» Problem to solve:
Every line below should be copied exactly; drop the pictures.

» Entries provided:

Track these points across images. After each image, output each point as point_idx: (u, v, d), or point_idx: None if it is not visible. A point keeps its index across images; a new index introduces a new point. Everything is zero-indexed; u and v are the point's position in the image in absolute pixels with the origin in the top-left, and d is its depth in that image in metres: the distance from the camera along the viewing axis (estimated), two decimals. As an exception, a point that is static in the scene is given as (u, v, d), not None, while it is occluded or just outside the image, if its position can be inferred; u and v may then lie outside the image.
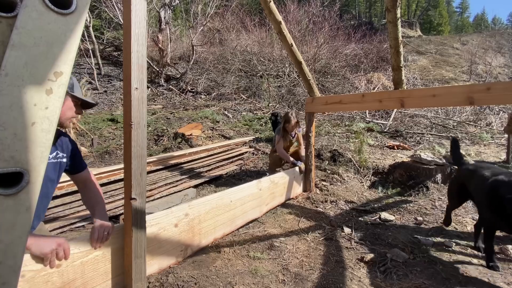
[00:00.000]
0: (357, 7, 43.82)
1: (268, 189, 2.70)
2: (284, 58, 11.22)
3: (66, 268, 1.22)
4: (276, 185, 2.83)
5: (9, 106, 0.68)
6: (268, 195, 2.70)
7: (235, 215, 2.28)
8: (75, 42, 0.80)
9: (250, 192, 2.45)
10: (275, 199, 2.83)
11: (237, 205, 2.29)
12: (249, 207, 2.44)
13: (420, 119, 7.95)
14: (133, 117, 1.30)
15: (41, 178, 0.74)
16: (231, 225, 2.24)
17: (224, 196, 2.18)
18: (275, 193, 2.82)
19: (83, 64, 10.29)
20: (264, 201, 2.64)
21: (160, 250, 1.66)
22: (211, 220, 2.04)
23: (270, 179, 2.77)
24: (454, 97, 2.22)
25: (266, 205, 2.68)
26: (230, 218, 2.23)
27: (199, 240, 1.95)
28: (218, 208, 2.10)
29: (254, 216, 2.50)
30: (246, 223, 2.41)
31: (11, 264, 0.68)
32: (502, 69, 15.99)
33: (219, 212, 2.11)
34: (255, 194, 2.52)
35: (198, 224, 1.93)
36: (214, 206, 2.07)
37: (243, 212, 2.36)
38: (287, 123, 3.46)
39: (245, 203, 2.39)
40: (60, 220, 2.44)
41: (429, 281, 1.63)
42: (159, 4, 10.87)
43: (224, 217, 2.16)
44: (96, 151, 4.86)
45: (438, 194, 3.05)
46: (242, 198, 2.35)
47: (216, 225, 2.09)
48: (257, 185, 2.56)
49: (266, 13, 2.60)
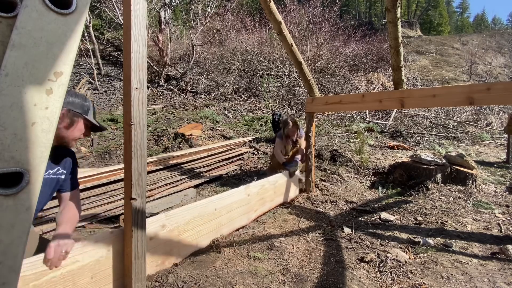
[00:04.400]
0: (357, 7, 43.84)
1: (257, 195, 2.55)
2: (284, 58, 11.22)
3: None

» Task response:
Track these points across images. After each image, output each point as point_idx: (u, v, d), or point_idx: None if it is not visible. A point keeps its index across images; a new index introduces a new point. Everything is zero-indexed; u and v are the point's position in the image in absolute pixels with the origin in the top-left, and d is its depth in that image in metres: the distance from the camera along the viewing axis (estimated), two decimals. As an exception, a point that is static in the scene is given as (u, v, d), not None, while it is occluded or just outside the image, if its position can be inferred; u and v may then lie outside the image.
[00:00.000]
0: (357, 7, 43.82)
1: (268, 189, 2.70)
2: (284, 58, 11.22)
3: (66, 268, 1.22)
4: (276, 185, 2.83)
5: (9, 106, 0.68)
6: (268, 195, 2.70)
7: (235, 215, 2.28)
8: (75, 42, 0.80)
9: (250, 192, 2.45)
10: (275, 199, 2.83)
11: (237, 205, 2.29)
12: (249, 207, 2.44)
13: (420, 119, 7.95)
14: (133, 117, 1.30)
15: (41, 178, 0.74)
16: (231, 225, 2.24)
17: (224, 196, 2.18)
18: (275, 193, 2.82)
19: (83, 64, 10.29)
20: (264, 201, 2.64)
21: (160, 250, 1.66)
22: (211, 220, 2.04)
23: (270, 179, 2.77)
24: (454, 97, 2.22)
25: (266, 205, 2.68)
26: (230, 218, 2.23)
27: (199, 240, 1.95)
28: (218, 208, 2.10)
29: (254, 216, 2.50)
30: (246, 223, 2.41)
31: (11, 264, 0.68)
32: (502, 69, 15.99)
33: (219, 212, 2.11)
34: (255, 194, 2.52)
35: (198, 224, 1.93)
36: (214, 206, 2.07)
37: (243, 212, 2.36)
38: (287, 123, 3.46)
39: (245, 203, 2.39)
40: (60, 220, 2.44)
41: (429, 281, 1.63)
42: (159, 4, 10.87)
43: (224, 217, 2.16)
44: (96, 151, 4.86)
45: (438, 194, 3.05)
46: (242, 198, 2.35)
47: (216, 225, 2.09)
48: (257, 185, 2.56)
49: (266, 13, 2.60)
[00:04.400]
0: (357, 7, 43.84)
1: (257, 195, 2.55)
2: (284, 58, 11.22)
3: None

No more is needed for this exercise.